TRAVAIL DEMANDÉ —
[1] Répondez aux questions suivantes d'après le passage retenu.
(a) Combien de temps après la mort de Léa Vassilis décide-t-il de retourner en Grèce ?
(b) Dans quelle ville s'installe-t-il ?
(c) De qui tombe-t-il amoureux ?
[2] Poursuivez la présentation du roman de Basile Panurgias à partir de la dernière phrase du passage retenu.

PASSAGE RETENU —
———
Basile Panurgias, Le roman de Vassilis
Se reconstruire…
Léa se tue en tombant d’un immeuble en construction. Vassilis, son compagnon, assiste à sa chute, se faisant désigner comme responsable par les témoins du drame. Trois ans après, blanchi mais toujours soupçonné aux yeux de certains de son entourage, il décide de retrouver ses sources en Grèce, son pays natal. De plus, il a perdu son emploi.
Il s’installe à Athènes pour tenter de reconstruire sa vie. Mais ce retour aux sources n’a rien d’une renaissance. Il organise celle-ci entre sa mère fantasque, un voisin mystérieux et une archéologue tout aussi énigmatique dont il tombe amoureux. Elle le fait alors entrer dans un monde fait de masques, de trafics, de mensonges…
Basile Panurgias signe un récit fragmenté, introspectif, où le deuil personnel se mêle au désenchantement collectif. Vassilis retourne à Athènes parce qu’il est en quête de quelque chose qui dépasse le simple retour géographique. Il cherche à renouer avec une part de lui-même, enfouie, oubliée ou peut-être jamais vraiment connue.
Mais ce retour n’a rien de nostalgique. Il est douloureux, ambigu, presque hostile. Vassilis ne revient pas pour se réconcilier, mais pour comprendre ou du moins essayer. Il est poussé par une nécessité intérieure, une forme d’urgence existentielle. Comme si, pour avancer, il fallait d’abord revenir là où tout s’est figé.
———
EXTRAITS DES ENTRÉES —
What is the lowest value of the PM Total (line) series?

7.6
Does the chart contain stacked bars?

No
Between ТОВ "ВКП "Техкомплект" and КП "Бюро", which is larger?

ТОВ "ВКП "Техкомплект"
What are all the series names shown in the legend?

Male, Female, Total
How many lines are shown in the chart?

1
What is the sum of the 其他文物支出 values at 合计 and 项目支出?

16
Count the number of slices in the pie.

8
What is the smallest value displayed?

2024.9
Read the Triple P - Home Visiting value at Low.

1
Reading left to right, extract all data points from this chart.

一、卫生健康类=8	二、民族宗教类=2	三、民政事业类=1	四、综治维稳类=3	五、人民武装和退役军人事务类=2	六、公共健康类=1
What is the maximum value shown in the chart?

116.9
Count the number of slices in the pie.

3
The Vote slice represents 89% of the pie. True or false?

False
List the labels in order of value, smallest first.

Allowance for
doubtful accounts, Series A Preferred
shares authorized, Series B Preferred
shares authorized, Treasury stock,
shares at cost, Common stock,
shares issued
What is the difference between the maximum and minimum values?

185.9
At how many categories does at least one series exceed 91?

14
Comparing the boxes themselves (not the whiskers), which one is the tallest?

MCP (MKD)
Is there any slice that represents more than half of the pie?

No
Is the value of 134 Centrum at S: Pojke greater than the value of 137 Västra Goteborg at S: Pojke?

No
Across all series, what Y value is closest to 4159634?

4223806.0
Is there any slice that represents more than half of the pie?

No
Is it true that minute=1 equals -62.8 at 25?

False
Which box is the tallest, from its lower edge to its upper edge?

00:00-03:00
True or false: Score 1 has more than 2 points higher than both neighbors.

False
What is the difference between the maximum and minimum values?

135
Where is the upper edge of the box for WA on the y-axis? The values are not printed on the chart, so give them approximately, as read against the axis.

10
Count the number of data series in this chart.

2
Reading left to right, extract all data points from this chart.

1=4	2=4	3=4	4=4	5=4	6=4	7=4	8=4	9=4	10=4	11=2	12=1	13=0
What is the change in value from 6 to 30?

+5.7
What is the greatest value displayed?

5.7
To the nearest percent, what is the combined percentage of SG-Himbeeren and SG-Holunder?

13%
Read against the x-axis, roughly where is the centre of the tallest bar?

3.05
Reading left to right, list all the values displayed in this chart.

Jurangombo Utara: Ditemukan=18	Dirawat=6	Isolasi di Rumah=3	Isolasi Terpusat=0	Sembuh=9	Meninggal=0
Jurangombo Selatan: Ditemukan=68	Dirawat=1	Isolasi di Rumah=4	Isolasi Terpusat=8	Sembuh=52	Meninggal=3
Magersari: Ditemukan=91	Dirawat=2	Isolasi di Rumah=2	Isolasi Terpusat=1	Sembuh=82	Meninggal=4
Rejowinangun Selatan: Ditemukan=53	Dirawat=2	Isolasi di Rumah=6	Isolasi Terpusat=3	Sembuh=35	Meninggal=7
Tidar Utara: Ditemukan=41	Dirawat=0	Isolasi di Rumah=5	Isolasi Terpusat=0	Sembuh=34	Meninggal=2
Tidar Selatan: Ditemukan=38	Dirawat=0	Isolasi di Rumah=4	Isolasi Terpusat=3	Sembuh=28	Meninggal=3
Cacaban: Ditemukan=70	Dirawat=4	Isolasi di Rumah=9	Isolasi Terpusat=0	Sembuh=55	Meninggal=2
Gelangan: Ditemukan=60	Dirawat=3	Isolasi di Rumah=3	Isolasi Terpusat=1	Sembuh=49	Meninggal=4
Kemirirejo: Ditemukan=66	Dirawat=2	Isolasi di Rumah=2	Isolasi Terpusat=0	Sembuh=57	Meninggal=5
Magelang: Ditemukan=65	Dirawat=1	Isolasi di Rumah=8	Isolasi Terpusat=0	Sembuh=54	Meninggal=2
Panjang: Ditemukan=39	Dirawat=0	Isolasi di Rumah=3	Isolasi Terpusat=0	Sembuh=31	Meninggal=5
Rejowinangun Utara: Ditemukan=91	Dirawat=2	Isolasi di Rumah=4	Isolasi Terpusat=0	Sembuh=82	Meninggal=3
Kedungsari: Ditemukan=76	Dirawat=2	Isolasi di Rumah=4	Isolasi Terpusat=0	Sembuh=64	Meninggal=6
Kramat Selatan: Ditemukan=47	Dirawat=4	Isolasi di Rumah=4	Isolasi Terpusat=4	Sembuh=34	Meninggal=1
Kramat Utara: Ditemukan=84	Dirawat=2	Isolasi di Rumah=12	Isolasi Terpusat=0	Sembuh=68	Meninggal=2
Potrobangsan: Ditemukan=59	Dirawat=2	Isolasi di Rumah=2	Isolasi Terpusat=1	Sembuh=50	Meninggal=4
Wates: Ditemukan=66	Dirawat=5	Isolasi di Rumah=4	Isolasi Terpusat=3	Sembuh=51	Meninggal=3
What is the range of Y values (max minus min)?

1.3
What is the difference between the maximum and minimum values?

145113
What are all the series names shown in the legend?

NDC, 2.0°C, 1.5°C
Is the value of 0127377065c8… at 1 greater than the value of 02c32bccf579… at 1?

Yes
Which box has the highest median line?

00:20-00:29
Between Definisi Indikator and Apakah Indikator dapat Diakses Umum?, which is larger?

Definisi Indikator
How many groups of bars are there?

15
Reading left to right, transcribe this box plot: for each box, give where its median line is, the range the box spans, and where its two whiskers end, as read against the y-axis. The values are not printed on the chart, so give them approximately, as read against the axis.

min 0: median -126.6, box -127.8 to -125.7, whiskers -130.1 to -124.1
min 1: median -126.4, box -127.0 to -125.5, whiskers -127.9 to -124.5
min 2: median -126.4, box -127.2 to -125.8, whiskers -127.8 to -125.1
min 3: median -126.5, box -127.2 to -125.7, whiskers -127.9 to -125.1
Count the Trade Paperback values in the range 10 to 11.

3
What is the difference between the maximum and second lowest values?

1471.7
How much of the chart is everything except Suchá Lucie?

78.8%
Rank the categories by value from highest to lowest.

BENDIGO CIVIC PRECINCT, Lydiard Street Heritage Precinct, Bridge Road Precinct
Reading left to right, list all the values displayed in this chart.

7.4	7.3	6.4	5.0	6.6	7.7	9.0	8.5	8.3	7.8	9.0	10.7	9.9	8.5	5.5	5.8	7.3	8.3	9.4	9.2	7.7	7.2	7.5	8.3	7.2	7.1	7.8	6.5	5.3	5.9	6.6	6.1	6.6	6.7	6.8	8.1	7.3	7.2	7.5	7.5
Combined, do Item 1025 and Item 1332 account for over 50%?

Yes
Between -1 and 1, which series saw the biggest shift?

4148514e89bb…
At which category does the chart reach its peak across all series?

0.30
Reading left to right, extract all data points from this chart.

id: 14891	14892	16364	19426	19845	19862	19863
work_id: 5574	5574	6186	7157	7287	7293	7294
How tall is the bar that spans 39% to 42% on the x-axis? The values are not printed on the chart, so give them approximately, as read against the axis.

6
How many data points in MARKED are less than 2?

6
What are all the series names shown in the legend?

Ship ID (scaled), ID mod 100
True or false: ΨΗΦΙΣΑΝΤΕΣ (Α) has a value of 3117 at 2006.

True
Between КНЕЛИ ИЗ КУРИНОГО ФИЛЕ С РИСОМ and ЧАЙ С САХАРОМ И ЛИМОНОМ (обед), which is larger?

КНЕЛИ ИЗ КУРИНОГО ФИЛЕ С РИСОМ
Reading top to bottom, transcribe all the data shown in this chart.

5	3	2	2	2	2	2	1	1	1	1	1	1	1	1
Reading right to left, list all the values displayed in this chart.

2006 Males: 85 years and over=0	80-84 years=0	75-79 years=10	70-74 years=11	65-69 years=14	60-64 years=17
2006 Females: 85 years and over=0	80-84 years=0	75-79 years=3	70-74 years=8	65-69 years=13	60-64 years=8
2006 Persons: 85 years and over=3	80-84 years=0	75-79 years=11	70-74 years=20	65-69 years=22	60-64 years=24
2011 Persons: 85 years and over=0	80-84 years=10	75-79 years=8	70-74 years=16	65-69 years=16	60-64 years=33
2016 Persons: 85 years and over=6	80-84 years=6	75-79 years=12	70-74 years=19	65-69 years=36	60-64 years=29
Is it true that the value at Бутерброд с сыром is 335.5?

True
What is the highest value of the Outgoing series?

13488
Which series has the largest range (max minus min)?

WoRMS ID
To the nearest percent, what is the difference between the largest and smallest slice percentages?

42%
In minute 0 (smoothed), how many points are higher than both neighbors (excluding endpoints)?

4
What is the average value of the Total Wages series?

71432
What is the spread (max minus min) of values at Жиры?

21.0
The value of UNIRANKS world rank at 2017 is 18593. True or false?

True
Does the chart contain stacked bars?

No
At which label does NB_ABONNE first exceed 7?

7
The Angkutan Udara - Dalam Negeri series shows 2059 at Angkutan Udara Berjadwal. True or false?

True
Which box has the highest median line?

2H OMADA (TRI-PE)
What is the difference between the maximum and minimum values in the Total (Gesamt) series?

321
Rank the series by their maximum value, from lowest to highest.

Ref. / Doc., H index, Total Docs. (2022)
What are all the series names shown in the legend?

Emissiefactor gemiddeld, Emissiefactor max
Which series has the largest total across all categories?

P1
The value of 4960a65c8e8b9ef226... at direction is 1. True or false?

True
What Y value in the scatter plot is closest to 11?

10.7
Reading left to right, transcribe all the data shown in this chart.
———
RÉPONSES ATTENDUES —
[1]
(a) Trois ans après.
(b) À Athènes.
(c) D'une archéologue.

[2]
Athènes, dans ce roman, n’est pas seulement un lieu, c’est une mémoire incarnée, une blessure ouverte, un miroir de son déracinement. Or, Athènes elle-même a changé. Elle est marquée par la crise, par la colère, par une jeunesse qui ne lui ressemble plus. Et dans ce décalage entre ce qu’il espérait retrouver et ce qu’il découvre, se joue toute la tension du roman.
Le romancier ne signe ni un polar ni un roman sentimental, plutôt une méditation sur les ruines, celles des villes, des relations, des souvenirs. C’est aussi la reconstruction d’un homme pris entre son passé et la possibilité d’une existence nouvelle.
serge perraud
Basile Panurgias, Le roman de Vassilis, Éditions Séguier, coll. L’indéFINIE, août 2025, 256 p. – 21,50 €.